Embora Shelley não tenha usado explicitamente o termo “síndrome de Frankenstein”, a obra tornou-se uma metáfora poderosa para os perigos percebidos do avanço tecnológico sem controlo ético ou moral. O conceito ganhou força no século XX, especialmente no contexto do desenvolvimento de novas tecnologias, como a energia nuclear, a biotecnologia, e, mais recentemente, a inteligência artificial (IA). Durante a Guerra Fria, por exemplo, o medo em torno das armas nucleares ecoava esse mesmo temor: o medo de uma tecnologia que pudesse causar destruição em massa, algo fora do controlo de uma única pessoa ou nação.
A síndrome de Frankenstein e o medo da IA
A figura do monstro de Frankenstein simboliza o temor do desconhecido, uma criação que, embora nascida da mente humana, acaba por ultrapassar os limites do seu criador. Este medo reflete uma ansiedade profunda em relação ao que está além da nossa compreensão e controlo, um sentimento que é amplificado na era moderna pela complexidade das novas tecnologias.
A tecnologia, particularmente a IA, surge como o novo “monstro” que suscita esse medo. A incerteza sobre como essas tecnologias serão desenvolvidas e utilizadas alimenta um sentimento de alienação, que gera resistência e temor. Assim como o monstro de Shelley, que foi rejeitado pela sociedade e acabou por se virar contra ela, a IA é vista por muitos como uma criação potencialmente perigosa, uma vez que as suas capacidades avançam além da compreensão de muitos.
Exemplos contemporâneos da síndrome de Frankenstein
Exemplos contemporâneos não faltam: desde o uso de deepfakes, que desafiam a nossa perceção da realidade e podem ser usadas para manipular informações numa escala global, até sistemas de vigilância avançados que levantam questões sobre privacidade e liberdade. Esses sistemas de vigilância são especialmente ilustrativos no contexto de regimes autoritários, como na China, onde a tecnologia de reconhecimento facial é usada para monitorizar a população em grande escala, alimentando um estado de controlo que muitos consideram opressor.
Outro exemplo importante é o impacto da automatização no mercado de trabalho. Empresas que utilizam a IA para otimizar processos logísticos, automatização de RH e reduzir custos operacionais, mas essas inovações resultam em demissões em massa e na precarização das condições de trabalho, aumentando a desigualdade social. O temor de que a IA possa substituir trabalhos humanos cria uma tensão entre a inovação tecnológica e a preservação da dignidade humana, no ambiente corporativo.
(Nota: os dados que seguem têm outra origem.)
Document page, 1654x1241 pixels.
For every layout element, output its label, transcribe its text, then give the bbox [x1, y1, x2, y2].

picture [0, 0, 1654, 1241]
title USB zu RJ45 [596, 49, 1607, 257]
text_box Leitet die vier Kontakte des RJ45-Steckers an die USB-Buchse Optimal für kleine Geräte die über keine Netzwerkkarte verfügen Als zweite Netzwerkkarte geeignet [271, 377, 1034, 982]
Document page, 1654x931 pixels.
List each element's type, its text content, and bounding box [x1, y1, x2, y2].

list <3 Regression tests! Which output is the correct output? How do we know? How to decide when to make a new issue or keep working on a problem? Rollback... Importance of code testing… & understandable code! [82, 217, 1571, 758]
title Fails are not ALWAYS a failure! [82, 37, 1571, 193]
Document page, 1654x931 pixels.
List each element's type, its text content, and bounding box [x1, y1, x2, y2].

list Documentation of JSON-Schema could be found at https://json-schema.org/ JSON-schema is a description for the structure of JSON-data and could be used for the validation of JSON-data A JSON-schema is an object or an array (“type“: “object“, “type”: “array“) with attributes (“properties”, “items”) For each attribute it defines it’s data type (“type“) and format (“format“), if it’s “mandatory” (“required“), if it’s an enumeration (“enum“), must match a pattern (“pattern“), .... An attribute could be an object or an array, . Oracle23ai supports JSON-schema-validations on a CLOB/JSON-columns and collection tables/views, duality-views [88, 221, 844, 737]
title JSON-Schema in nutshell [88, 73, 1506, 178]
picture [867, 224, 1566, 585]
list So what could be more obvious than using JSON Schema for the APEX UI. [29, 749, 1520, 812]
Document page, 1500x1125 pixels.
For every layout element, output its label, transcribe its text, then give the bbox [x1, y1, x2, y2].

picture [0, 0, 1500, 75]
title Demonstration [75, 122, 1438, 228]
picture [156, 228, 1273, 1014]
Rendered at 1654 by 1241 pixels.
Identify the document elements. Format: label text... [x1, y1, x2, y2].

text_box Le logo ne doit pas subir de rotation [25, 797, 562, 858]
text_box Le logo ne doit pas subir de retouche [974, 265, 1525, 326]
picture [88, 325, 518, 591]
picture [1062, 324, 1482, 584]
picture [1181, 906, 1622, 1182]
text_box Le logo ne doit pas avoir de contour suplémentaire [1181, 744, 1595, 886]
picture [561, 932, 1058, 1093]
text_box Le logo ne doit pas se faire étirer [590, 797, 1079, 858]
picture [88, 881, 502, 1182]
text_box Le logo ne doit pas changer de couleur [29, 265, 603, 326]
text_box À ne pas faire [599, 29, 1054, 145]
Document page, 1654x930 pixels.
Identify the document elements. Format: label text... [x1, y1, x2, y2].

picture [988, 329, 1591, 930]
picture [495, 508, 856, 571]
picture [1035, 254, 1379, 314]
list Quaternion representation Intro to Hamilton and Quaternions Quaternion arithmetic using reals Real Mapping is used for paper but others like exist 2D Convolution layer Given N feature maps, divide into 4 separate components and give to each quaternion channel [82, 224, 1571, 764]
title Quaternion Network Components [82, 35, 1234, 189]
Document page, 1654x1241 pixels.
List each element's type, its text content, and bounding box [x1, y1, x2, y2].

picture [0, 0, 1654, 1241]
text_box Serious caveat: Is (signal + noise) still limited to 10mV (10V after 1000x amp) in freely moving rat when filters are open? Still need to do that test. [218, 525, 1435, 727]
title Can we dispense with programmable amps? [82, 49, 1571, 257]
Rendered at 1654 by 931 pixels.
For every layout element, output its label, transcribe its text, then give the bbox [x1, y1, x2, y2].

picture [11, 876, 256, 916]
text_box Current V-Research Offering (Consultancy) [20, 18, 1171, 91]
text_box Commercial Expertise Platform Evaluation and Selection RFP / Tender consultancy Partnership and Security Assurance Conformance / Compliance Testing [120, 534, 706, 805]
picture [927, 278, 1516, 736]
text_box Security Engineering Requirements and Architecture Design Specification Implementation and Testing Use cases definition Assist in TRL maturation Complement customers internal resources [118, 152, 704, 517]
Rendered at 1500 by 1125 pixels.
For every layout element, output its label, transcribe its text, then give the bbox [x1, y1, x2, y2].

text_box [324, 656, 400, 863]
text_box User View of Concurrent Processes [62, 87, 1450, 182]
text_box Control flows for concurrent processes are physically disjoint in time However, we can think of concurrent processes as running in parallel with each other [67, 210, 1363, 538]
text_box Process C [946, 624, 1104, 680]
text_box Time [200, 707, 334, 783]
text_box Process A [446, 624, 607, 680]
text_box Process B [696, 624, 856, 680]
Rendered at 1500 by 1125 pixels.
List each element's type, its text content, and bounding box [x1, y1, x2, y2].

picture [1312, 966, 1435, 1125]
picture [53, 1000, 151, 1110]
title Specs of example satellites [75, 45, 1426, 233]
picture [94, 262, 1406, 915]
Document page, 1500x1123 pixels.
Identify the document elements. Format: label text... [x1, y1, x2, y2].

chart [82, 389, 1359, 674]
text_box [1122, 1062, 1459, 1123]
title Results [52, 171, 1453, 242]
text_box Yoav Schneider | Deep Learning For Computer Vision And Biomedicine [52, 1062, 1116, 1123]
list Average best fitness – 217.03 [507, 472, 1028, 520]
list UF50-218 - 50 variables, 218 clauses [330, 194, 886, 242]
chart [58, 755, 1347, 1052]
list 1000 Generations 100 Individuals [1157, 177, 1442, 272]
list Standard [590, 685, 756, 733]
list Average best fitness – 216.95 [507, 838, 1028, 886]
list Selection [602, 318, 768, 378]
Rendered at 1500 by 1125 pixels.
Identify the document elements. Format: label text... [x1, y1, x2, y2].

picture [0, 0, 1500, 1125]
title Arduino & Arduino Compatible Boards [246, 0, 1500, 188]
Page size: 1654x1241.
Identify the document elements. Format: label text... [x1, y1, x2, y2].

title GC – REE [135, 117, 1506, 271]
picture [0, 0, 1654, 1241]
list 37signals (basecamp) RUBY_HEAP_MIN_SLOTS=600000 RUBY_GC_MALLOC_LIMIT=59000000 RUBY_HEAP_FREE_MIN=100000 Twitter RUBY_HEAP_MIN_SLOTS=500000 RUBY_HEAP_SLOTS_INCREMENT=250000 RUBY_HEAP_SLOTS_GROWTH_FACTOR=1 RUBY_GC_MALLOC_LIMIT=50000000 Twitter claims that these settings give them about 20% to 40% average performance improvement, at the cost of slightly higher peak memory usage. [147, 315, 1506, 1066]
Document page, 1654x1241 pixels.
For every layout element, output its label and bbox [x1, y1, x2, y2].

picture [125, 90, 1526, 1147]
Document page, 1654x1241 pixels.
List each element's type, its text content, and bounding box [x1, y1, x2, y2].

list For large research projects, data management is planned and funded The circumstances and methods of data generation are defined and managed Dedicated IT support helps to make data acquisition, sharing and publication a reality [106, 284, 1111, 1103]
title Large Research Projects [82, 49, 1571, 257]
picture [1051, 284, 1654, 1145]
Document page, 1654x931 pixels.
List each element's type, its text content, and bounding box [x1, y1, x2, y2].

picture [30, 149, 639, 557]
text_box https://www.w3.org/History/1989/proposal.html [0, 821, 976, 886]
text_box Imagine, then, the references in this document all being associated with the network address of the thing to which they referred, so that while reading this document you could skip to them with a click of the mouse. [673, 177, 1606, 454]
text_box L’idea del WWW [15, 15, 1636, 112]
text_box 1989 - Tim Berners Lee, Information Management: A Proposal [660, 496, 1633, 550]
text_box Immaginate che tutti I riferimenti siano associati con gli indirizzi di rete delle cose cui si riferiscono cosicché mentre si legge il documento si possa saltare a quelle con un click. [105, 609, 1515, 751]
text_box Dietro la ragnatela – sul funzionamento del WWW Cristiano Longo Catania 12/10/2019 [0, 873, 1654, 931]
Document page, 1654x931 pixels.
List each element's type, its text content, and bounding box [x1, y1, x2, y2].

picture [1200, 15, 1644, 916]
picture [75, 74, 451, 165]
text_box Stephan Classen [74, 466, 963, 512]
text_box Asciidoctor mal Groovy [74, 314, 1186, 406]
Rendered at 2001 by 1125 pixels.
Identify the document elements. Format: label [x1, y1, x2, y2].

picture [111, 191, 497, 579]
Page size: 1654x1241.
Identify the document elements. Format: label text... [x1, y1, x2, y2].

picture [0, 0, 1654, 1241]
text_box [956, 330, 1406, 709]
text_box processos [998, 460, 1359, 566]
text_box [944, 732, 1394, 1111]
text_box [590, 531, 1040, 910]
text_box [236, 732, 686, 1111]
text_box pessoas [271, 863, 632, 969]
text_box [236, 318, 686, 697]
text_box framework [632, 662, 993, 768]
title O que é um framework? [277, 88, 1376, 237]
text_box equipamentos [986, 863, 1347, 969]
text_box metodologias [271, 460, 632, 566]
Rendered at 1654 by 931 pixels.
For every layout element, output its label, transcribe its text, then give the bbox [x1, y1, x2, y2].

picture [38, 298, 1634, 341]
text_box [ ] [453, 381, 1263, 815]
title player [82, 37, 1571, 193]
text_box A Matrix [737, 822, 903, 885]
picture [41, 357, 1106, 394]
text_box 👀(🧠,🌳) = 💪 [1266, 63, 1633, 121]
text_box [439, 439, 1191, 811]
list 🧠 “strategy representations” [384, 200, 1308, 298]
A urgência de entender e controlar a IA
A síndrome de Frankenstein, na sua essência, representa uma barreira psicológica e social para aqueles que não possuem familiaridade com as novas tecnologias. A falta de conhecimento técnico gera medo, resistência e exclusão, criando um fosso entre aqueles que compreendem e utilizam essas tecnologias e aqueles que as veem como uma ameaça. Esse fosso é agravado pela rápida evolução da IA, que está a ser incorporada em sistemas que vão desde assistentes virtuais até veículos autónomos.
Esse fosso pode levar a sérias consequências sociais. Aqueles que não conseguem adaptar-se às novas demandas tecnológicas correm o risco de serem marginalizados, perdendo competitividade num mercado de trabalho cada vez mais digitalizado. Esse medo, portanto, não é apenas irracional, é uma reação a uma realidade em que o desconhecimento se traduz em perda de oportunidade e relevância.
Por outro lado, aqueles que detêm conhecimento e compreensão das novas tecnologias, especialmente da Inteligência Artificial, encontram-se numa posição de poder. Numa sociedade cada vez mais dependente da tecnologia, a capacidade de entender e controlar esses sistemas traduz-se em influência e autoridade. Isso reflete-se no crescente poder das grandes empresas de tecnologia, que moldam o futuro do trabalho e da sociedade com suas inovações.
“Por que não podemos projetar a IA para atender às nossas necessidades individuais, em vez de, apenas, a usar ou temer?”
A síndrome de Frankenstein é, em última análise, um reflexo das desigualdades inerentes à revolução tecnológica. Aqueles que não possuem o conhecimento necessário para compreender e controlar novas tecnologias, enfrentam uma barreira significativa, enquanto os tecnocratas familiarizados com esses sistemas exercem poder de forma desproporcional.
Para superar esta barreira, é fundamental que se promova uma maior democratização da educação tecnológica e analítica. Somente através da inclusão digital, da interação com dados e da alfabetização tecnológica, poderemos enfrentar estes medos e garantir que a IA e outras tecnologias avancem de uma maneira que mais indivíduos possam entender e controlar, evitando que avanços tecnológicos se tornem os “monstros” do nosso tempo.